President Yoweri Museveni has ruled since 1986, a term-limiting clause that would have prevented him from seeking re-election was deleted from the constitution in 2005. In 2017, lawmakers voted to remove a constitutional limit on the age of presidential candidates, paving the way for him to vie again in the 2021 election.
President Faure Gnassingbe has served since 2005 and he is bound to stay in power until 2030 after the country changed its constitution in 2019 to cap the presidential mandate at two five-year terms. The new law does not take into account the time already served.
President Paul Kagame extended his rule after Rwandans voted in 2015 to allow him to seek another seven-year term and two five-year terms. This means he will likely remain in power until 2034. He won a third term in 2017.
President Alassane Ouattara has been in power since 2010. However, with a new constitution in 2016, allows him to run for a third term in the 2020 presidential race. His initial terms don’t count.

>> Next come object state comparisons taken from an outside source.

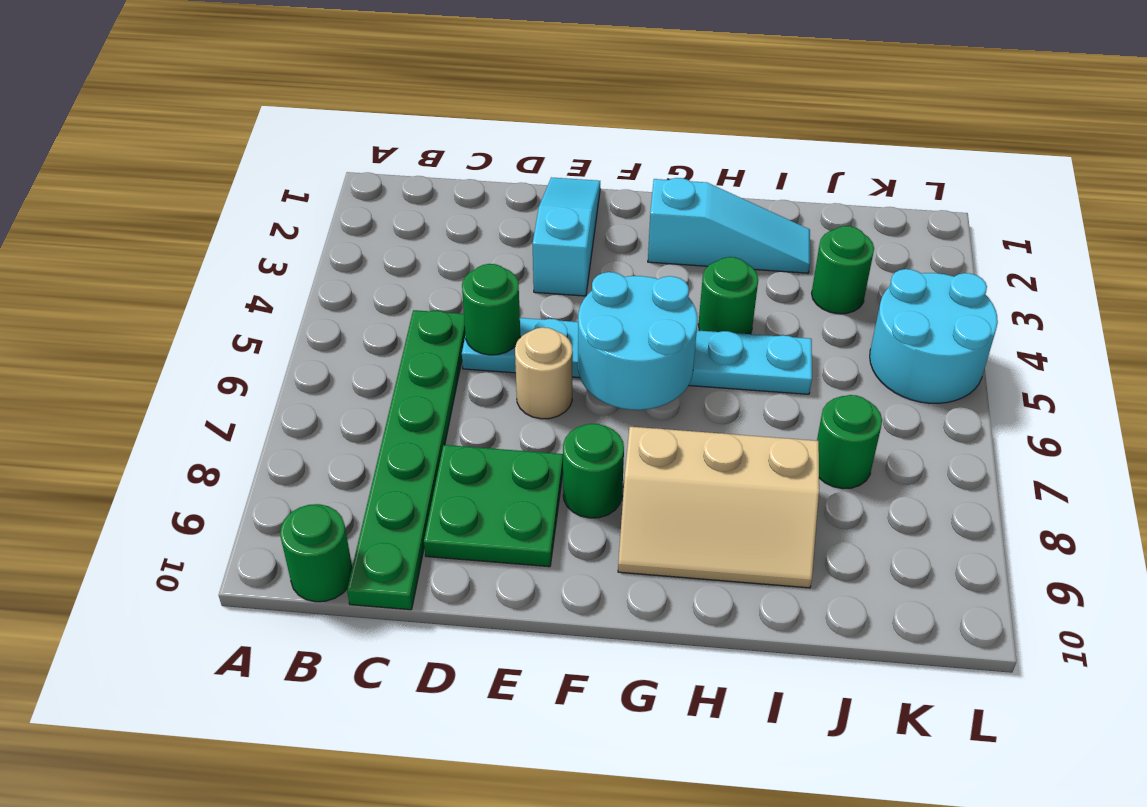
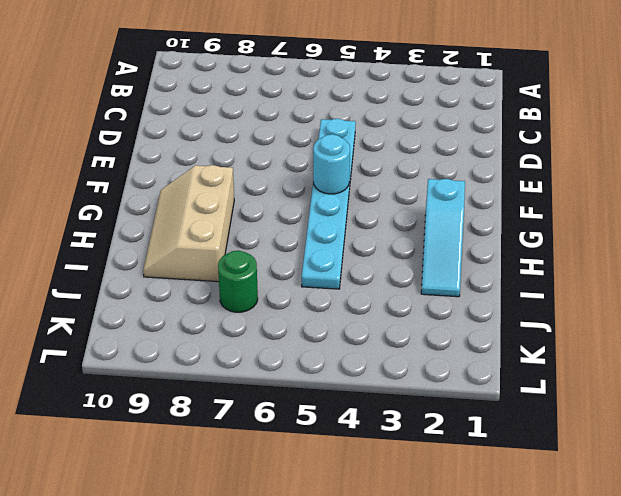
cyan round brick F5 level 2 -> cyan round brick F5:G6 level 2
none -> green round brick B10 level 1
none -> green plate C5:C10 level 1
none -> green plate D8:E9 level 1

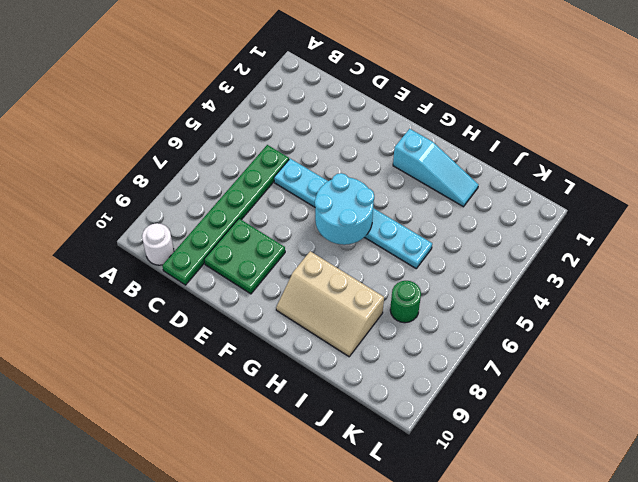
white round brick B10 level 1 -> green round brick B10 level 1
none -> cyan slope E1:E3 level 1 top 3
none -> tan round brick E6 level 1
none -> green round brick F8 level 1

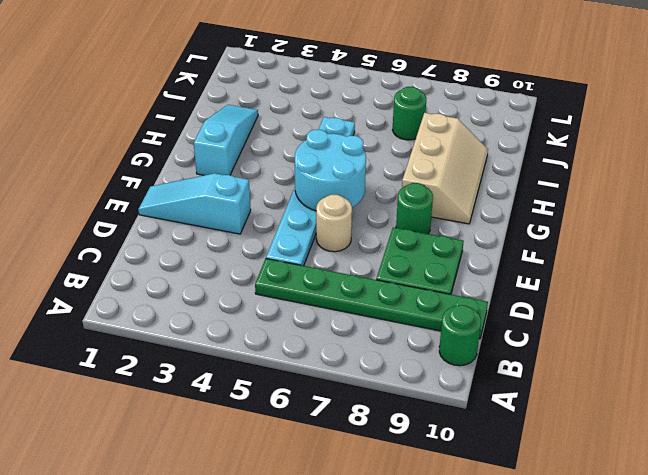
none -> green round brick H4 level 1
none -> green round brick J3 level 1
none -> cyan round brick K4:L5 level 1

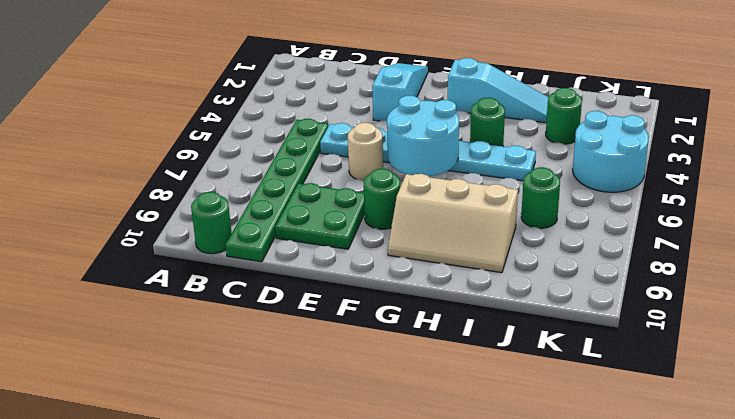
none -> green round brick D5 level 2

President Alpha Conde’s second and final five-year term expires in 2020, but he has requested his government to review and draft a new constitution, that would be a platform to run once more. He was first elected in 2010.
President Ismail Omar Guelleh has won two elections and the approval of a constitutional amendment in 2010 allows him to run once again for a third term since coming into power in 1999.
Denis Sassou Nguesso has ruled Congo Republic since 1979. In 2015, through a referendum, term and age limits that would have excluded him from running allowed him to win in the 2016 election.
President Idriss Deby is set to rule until 2033 after a 2005 referendum removed a two-term limit from the constitution. With new elections scheduled for 2o21, Parliament approved a new constitution in 2018 that would allow him to serve once more.
President Pierre Nkurunziza has been in power since 2005 and with a 2018 referendum that approved changes that extended the length of presidential terms to seven years, it means he will serve until 2034.